I appreciate the detail there. If I could just ask one more question, just hoping to better understand a little bit shutdown impact and shape of the year. Can you shed a little more light on how the government goes through deeming what is essential? The comments you made there at the beginning of the call are interesting. I thought it would have been more missed work in your 2Q that's just made up before the end of the year, but it sounds like that's not the case. And I think historically you've had a 2Q that's pretty often flat sequentially versus 1Q, and then a back half that's up, you know, mid to high single versus the first half. Is that still the shape of your 26?
Yeah, broadly, this is Jeff. No, broadly it is, you know, with the caveat that I mentioned earlier about that step-up will be between first half and second half, we expect to be less pronounced, this year than it has been in prior years, given the strong first quarter, uh, which largely was comprised of items that, that, uh, that did not change our view of the year. So, you know, that's kind of a qualitative way to say quantitatively the first half, second half, uh, step up will not be as pronounced as it has been in the past.

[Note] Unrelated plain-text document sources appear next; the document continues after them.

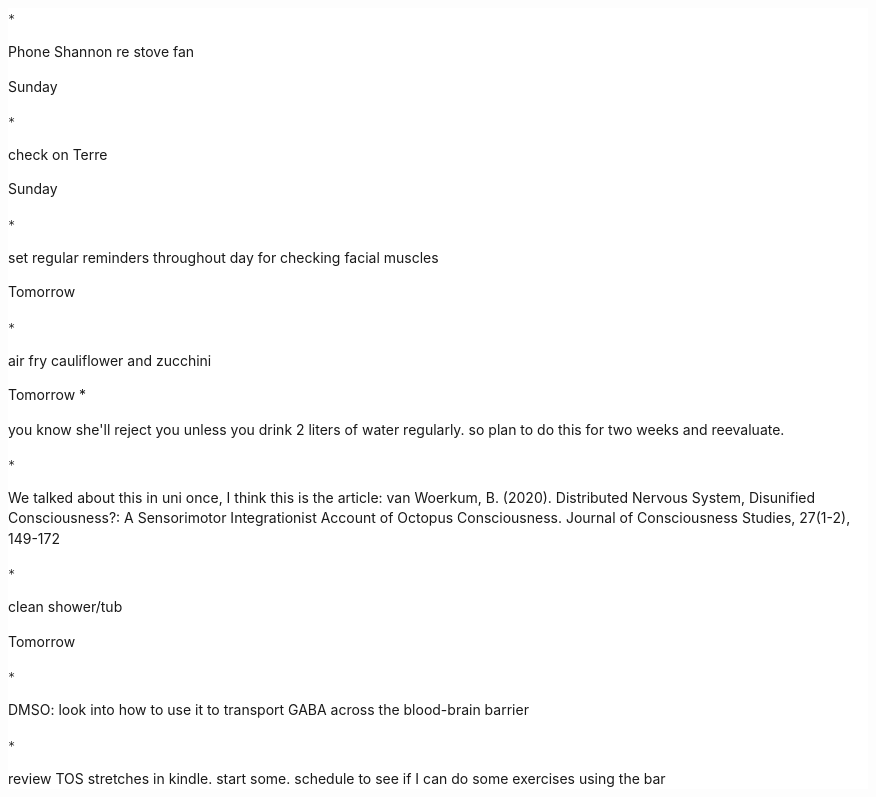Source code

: 
	* 

Phone Shannon re stove fan

Sunday




	* 

check on Terre

Sunday




	* 

set regular reminders throughout day for checking facial muscles

Tomorrow




	* 

air fry cauliflower and zucchini

Tomorrow
	* 

you know she'll reject you unless you drink 2 liters of water regularly. so plan to do this for two weeks and reevaluate.





	* 

We talked about this in uni once, I think this is the article: van Woerkum, B. (2020). Distributed Nervous System, Disunified Consciousness?: A Sensorimotor Integrationist Account of Octopus Consciousness. Journal of Consciousness Studies, 27(1-2), 149-172





	* 

clean shower/tub

Tomorrow




	* 

DMSO: look into how to use it to transport GABA across the blood-brain barrier





	* 

review TOS stretches in kindle. start some. schedule to see if I can do some exercises using the bar
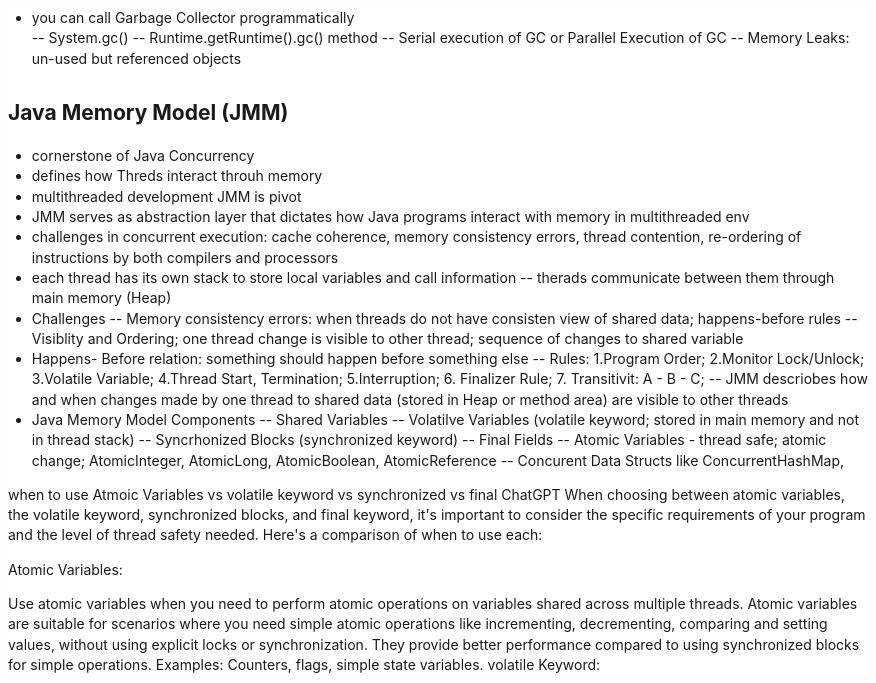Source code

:    
- you can call Garbage Collector programmatically  
  -- System.gc() 
  -- Runtime.getRuntime().gc() method 
  -- Serial execution of GC or Parallel Execution of GC
  -- Memory Leaks: un-used but referenced objects


## Java Memory Model (JMM)
- cornerstone of Java Concurrency 
- defines how Threds interact throuh memory 
- multithreaded development JMM is pivot 
- JMM serves as abstraction layer that dictates how Java programs interact with memory in multithreaded env 
- challenges in concurrent execution: cache coherence, memory consistency errors, thread contention, re-ordering of instructions by both compilers and processors 
- each thread has its own stack to store local variables and call information 
-- therads communicate between them through main memory  (Heap) 
- Challenges 
-- Memory consistency errors: when threads do not have consisten view of shared data; happens-before rules
-- Visiblity and Ordering; one thread change is visible to other thread; sequence of changes to shared variable 
- Happens- Before relation: something should happen before something else 
-- Rules: 1.Program Order; 2.Monitor Lock/Unlock; 3.Volatile Variable; 4.Thread Start, Termination; 5.Interruption; 6. Finalizer Rule; 7. Transitivit: A - B - C; 
-- JMM descriobes how and when changes made by one thread to shared data (stored in Heap or method area) are visible to other threads 
- Java Memory Model Components 
-- Shared Variables 
-- Volatilve Variables  (volatile keyword; stored in main memory and not in thread stack)
-- Syncrhonized Blocks (synchronized keyword) 
-- Final Fields 
-- Atomic Variables - thread safe; atomic change; AtomicInteger, AtomicLong, AtomicBoolean, AtomicReference
-- Concurent Data Structs like ConcurrentHashMap, 

when to use Atmoic Variables vs volatile keyword vs synchronized vs final
ChatGPT
When choosing between atomic variables, the volatile keyword, synchronized blocks, and final keyword, it's important to consider the specific requirements of your program and the level of thread safety needed. Here's a comparison of when to use each:

Atomic Variables:

Use atomic variables when you need to perform atomic operations on variables shared across multiple threads.
Atomic variables are suitable for scenarios where you need simple atomic operations like incrementing, decrementing, comparing and setting values, without using explicit locks or synchronization.
They provide better performance compared to using synchronized blocks for simple operations.
Examples: Counters, flags, simple state variables.
volatile Keyword:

Yeah, no, I'll also throw in there. If you look at the last shutdown, right. It was 1819. If I remember right, some of that was December to January, right? So you had a lower level of folks because you were around Christmas time. What's different for our company between the 18-19 shutdown and where we are now is we've got far more long-term tech programs that are being developed. We have far more programs that we're investing in how the customer needs and we're putting enhancements into that software baseline. We're selling them on a purchase order. to sit around and do a down select. They can buy these things off of a GSA-approved price list. So there are a lot of differences that leads to this sort of de minimis impact. And then you also closed up with, you know, we can make a lot of these hours up. If we're at a help desk and nobody needs help now, they're not going to need more help later. So clearly that doesn't get made up. That's your traditional government services work. But the vast amount of this are, you know, work that will have to be done. And every agency, back to your initial comment, every agency is going through their own process. You know, I wish I had that rubric that told us what was mission essential and not. But frankly, if I'm sitting on the government side, that sort of changes. different than other things that are out there going. But all in all, really good book of business. Right now it's Jeff, and Jeff and I look at the impacts and how we can get those covered, and we believe we're right at quarter one point to having an outstanding year.
And at this time, I will turn the call back over to John Mangucci for closing remarks.
Well, thanks, Tina, and thank you for your help on today's call. I'd like to thank everyone who dialed in or listened to the webcast for their participation. We know that many of you will have follow-up questions, so Jeff McLaughlin, George Price, and Jim Sullivan are available after today's call. Please stay healthy, and all my best to you and your families. This concludes our call. Thank you, and have a great day.